Fork U with Dr. Terry Simpson
Learn more about what you put in your mouth.
Fork U(niversity)
Not everything you put in your mouth is good for you.

There’s a lot of medical information thrown around out there. How are you to know what information you can trust, and what’s just plain old quackery? You can’t rely on your own “google fu”. You can’t count on quality medical advice from Facebook. You need a doctor in your corner.

On each episode of Your Doctor’s Orders, Dr. Terry Simpson will cut through the clutter and noise that always seems to follow the latest medical news.

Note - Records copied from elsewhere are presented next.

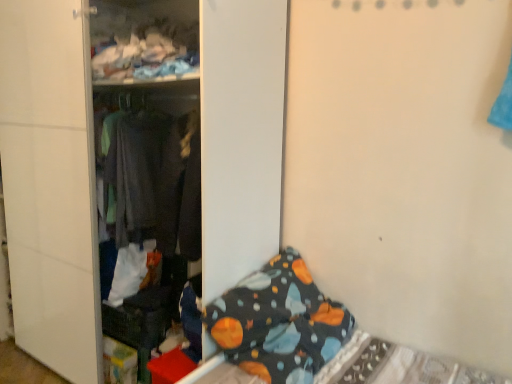
Question: From the image's perspective, is dark blue fabric bed at lower right located above dark blue fabric blanket at lower right?

Choices:
 (A) no
 (B) yes

Answer: (A)

Question: Is dark blue fabric bed at lower right taller than dark blue fabric blanket at lower right?

Choices:
 (A) no
 (B) yes

Answer: (A)

Question: Does dark blue fabric bed at lower right have a larger size compared to dark blue fabric blanket at lower right?

Choices:
 (A) yes
 (B) no

Answer: (B)

Question: From a real-world perspective, is dark blue fabric bed at lower right on top of dark blue fabric blanket at lower right?

Choices:
 (A) no
 (B) yes

Answer: (A)

Question: Is dark blue fabric bed at lower right outside dark blue fabric blanket at lower right?

Choices:
 (A) yes
 (B) no

Answer: (A)

Question: Is dark blue fabric bed at lower right surrounding dark blue fabric blanket at lower right?

Choices:
 (A) yes
 (B) no

Answer: (B)

Question: From the image's perspective, is dark blue fabric blanket at lower right on top of dark gray fabric at center?

Choices:
 (A) no
 (B) yes

Answer: (A)

Question: From a real-world perspective, does dark blue fabric blanket at lower right stand above dark gray fabric at center?

Choices:
 (A) yes
 (B) no

Answer: (B)

Question: Is dark gray fabric at center completely or partially inside dark blue fabric blanket at lower right?

Choices:
 (A) no
 (B) yes

Answer: (B)

Question: Is dark blue fabric blanket at lower right wider than dark gray fabric at center?

Choices:
 (A) no
 (B) yes

Answer: (B)

Question: From the image's perspective, does dark blue fabric blanket at lower right appear lower than dark gray fabric at center?

Choices:
 (A) yes
 (B) no

Answer: (A)

Question: Can you confirm if dark blue fabric blanket at lower right is shorter than dark gray fabric at center?

Choices:
 (A) yes
 (B) no

Answer: (B)

Question: Can you confirm if dark gray fabric at center is taller than dark blue fabric blanket at lower right?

He has the unique perspective of a surgeon who has spent years doing molecular virology research and as a skeptic with academic credentials. He’ll help you develop the critical thinking skills so you can recognize evidence-based medicine, busting myths along the way.

The most common medical myths are often disguised as seemingly harmless “food as medicine”. By offering their own brand of medicine via foods, These hucksters are trying to practice medicine without a license. And though they’ll claim “nutrition is not taught in medical schools”, it turns out that’s a myth too. In fact, there’s an entire medical subspecialty called Culinary Medicine, and Dr. Simpson is certified as a Culinary Medicine Specialist.

Where today's nutritional advice is the realm of hucksters, Dr. Simpson is taking it back to the realm of science.

About your host

Profile picture for Terry Simpson

Terry Simpson

Dr. Terry Simpson received his undergraduate, graduate, and medical degrees from the University of Chicago where he spent several years in the Kovler Viral Oncology laboratories doing genetic engineering. Until he found he liked people more than petri dishes. Dr. Simpson, a weight loss surgeon is an advocate of culinary medicine, he believes teaching people to improve their health through their food and in their kitchen. On the other side of the world, he has been a leading advocate of changing health care to make it more "relationship based," and his efforts awarded his team the Malcolm Baldrige award for healthcare in 2018 and 2011 for the NUKA system of care in Alaska and in 2013 Dr Simpson won the National Indian Health Board Area Impact Award. A frequent contributor to media outlets discussing health related topics and advances in medicine, he is also a proud dad, husband, author, cook, and surgeon “in that order.”